Like we say, design starts with you, your business. Before you dive into any design process, it’s important to establish who / what your brand is. This is important because every piece of design or communication beyond logo design should be inline with your brand.
A big contributor to knowing your businesses design needs, is knowing the vision for your business. For example, you own a company that leases out construction equipment. Your vision is to become the number one provider in Australia because of your incredibly down to earth customer service, and eco-friendly values around machine manufacturing. To achieve this you’ll need to know who your client is, where they spend their time, how you can reach them.
In order to know what you’re going to design, you need to establish who you’re going to be communicating and servicing to. Let’s say your construction equipment company has branded themselves on their incredibly down to earth customer service, and eco-friendly values. This has lead to project managers reaching out to hire equipment to level and build their new 20 acre hydroponic farm, or Australia’s newest and biggest green energy farm. Whatever the project may be, you want more clients like this, and need to know where to find them.
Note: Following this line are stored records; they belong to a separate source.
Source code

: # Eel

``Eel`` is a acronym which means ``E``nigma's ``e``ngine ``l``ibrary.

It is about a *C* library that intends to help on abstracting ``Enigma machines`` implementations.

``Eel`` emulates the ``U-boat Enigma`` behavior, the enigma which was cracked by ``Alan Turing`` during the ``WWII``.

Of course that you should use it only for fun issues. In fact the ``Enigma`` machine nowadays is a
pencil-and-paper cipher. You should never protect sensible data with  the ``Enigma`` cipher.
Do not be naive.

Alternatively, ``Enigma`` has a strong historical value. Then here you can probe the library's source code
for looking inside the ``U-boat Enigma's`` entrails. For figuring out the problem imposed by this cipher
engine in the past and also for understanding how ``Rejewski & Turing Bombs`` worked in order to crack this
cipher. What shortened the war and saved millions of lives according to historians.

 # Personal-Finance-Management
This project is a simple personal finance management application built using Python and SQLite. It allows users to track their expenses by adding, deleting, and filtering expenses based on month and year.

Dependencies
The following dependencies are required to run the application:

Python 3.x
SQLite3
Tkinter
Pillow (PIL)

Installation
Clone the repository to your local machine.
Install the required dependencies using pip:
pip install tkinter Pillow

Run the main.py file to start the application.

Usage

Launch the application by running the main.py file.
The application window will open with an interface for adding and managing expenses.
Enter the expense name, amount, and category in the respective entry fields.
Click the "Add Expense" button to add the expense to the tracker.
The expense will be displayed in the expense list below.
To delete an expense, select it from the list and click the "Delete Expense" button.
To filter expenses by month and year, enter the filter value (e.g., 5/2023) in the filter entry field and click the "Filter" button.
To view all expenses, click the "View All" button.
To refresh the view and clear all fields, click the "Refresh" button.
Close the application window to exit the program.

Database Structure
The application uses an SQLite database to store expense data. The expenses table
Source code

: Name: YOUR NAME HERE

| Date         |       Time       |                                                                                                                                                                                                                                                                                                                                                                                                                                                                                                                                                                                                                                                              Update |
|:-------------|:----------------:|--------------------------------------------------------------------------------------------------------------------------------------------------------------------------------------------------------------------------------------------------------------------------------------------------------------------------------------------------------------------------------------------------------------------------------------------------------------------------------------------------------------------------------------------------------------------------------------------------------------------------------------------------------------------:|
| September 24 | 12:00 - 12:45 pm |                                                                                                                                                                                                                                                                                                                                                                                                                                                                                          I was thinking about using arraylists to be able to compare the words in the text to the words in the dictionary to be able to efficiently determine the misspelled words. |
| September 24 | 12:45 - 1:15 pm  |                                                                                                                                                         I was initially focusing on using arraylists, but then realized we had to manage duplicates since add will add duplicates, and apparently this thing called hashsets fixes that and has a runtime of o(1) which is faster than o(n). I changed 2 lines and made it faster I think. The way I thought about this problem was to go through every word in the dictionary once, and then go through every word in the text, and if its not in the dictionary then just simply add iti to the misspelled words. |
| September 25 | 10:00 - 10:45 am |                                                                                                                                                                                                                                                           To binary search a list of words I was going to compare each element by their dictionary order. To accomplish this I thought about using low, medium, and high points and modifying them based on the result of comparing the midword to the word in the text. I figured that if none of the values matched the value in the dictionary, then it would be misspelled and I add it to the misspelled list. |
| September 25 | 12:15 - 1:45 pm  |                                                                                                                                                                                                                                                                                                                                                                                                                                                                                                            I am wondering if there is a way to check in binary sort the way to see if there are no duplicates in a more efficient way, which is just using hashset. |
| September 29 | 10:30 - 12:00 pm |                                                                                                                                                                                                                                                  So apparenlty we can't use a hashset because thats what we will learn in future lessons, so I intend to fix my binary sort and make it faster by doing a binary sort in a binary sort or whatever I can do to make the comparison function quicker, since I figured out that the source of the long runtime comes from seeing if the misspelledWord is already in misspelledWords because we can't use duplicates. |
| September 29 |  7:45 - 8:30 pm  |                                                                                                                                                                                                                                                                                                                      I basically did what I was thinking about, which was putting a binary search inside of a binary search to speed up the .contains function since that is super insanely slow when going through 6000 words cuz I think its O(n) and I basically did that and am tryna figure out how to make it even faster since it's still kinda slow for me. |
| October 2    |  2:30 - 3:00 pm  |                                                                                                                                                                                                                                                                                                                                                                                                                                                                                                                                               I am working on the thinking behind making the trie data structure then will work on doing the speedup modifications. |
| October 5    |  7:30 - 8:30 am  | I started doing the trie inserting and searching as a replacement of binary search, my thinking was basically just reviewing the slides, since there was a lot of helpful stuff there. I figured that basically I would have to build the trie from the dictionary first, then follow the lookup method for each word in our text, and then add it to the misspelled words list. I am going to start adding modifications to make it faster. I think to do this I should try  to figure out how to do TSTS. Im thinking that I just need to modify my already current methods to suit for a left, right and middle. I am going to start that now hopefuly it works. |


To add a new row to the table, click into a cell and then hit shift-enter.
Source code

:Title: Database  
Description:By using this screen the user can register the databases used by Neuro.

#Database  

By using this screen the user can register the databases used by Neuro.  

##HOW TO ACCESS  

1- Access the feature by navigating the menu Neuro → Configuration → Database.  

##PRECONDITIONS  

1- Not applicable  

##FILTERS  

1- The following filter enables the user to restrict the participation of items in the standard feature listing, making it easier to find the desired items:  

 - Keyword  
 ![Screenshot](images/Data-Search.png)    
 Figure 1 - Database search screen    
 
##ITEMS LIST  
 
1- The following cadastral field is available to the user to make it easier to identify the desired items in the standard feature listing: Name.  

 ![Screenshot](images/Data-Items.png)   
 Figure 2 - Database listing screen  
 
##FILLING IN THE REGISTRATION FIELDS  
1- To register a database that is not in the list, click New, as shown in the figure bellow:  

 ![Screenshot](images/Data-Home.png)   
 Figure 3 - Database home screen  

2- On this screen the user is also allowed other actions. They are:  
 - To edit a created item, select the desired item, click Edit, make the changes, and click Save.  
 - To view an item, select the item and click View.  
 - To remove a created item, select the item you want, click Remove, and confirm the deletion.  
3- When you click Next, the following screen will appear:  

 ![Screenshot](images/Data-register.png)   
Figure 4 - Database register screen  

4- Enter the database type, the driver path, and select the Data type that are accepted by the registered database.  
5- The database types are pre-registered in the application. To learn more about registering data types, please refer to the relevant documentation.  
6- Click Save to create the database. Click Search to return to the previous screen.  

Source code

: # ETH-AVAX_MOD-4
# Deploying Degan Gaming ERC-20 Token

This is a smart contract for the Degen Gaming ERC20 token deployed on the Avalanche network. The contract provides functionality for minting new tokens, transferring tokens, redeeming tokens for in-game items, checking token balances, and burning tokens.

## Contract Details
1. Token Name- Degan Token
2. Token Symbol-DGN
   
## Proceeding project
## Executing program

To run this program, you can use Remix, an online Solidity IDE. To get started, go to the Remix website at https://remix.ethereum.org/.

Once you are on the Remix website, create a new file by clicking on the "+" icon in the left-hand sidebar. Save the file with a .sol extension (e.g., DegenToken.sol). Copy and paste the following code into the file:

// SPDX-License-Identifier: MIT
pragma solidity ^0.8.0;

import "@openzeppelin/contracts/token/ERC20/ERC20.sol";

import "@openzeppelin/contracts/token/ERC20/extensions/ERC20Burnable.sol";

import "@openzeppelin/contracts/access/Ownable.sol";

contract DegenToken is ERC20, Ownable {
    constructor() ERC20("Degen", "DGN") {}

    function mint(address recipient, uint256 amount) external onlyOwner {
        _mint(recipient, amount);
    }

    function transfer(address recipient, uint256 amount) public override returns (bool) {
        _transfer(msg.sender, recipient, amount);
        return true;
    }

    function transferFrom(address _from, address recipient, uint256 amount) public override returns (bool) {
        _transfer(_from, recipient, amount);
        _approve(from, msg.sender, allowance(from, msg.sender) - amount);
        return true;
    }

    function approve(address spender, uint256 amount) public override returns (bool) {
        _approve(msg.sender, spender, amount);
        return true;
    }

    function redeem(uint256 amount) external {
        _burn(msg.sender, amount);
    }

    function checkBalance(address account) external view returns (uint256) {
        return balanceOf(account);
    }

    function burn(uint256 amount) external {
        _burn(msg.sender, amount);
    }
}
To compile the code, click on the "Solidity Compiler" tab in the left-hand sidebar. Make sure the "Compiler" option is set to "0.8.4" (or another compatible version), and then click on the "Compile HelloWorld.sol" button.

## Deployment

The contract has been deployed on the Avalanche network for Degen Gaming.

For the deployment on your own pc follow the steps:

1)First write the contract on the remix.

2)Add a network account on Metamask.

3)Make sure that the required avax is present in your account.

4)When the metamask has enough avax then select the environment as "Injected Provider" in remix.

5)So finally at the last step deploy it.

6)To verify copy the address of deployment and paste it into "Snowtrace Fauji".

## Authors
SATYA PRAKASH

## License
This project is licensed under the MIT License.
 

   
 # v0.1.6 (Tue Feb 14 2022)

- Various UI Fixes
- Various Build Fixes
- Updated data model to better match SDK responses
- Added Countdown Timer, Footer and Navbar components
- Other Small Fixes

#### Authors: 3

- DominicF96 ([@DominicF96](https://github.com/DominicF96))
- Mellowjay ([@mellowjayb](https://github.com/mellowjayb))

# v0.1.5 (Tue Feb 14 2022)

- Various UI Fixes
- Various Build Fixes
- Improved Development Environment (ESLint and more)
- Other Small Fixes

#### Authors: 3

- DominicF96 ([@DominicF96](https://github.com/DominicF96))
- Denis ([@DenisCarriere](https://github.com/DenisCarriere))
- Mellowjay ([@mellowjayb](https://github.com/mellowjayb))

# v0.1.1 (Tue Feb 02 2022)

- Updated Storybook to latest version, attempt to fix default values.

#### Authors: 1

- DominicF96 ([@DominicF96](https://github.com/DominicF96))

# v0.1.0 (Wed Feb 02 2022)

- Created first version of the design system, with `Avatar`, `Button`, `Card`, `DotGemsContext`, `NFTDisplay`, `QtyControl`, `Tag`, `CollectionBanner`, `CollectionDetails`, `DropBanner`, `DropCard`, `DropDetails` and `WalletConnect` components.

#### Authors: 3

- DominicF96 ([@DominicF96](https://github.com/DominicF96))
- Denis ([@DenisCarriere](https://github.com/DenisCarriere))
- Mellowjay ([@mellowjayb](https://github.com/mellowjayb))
At this point you’re probably going to have your brand identity design work done. This does not start and finish with a logo. As we’ve established there is so much more that feeds into your brand. As for the visual representation of your brand you’re going to be looking at a few essentials:
- Logo & Logo Type
- Style Guide / Colour Scheme
- Language Guide / Tone
- Business Cards
- Email Signatures
Before diving into collateral, you need to know where your potential clients spend their time. You’ll know their behaviour the more you develop your client or customer profile.
Let’s go over our eco-friend machinery lessor… Say their audience spends their time reading gardening and eco-home blogs, they may want to sign up to an email list that send them useful information about reducing your footprint, or perhaps their afternoons engaging with friends and family on Facebook and Instagram. In this case, this business would want to gain marketing collateral for an email campaign, ad banners to appear on third party blogs, and ad templates for Facebook and Instagram in order to connect with them on the platforms where they spend their time.
As you gain more of an understanding as to where you’ll be able to reach your customer, you’ll know the type of graphic design work you’ll need done to help your reach your business vision, beyond logo design.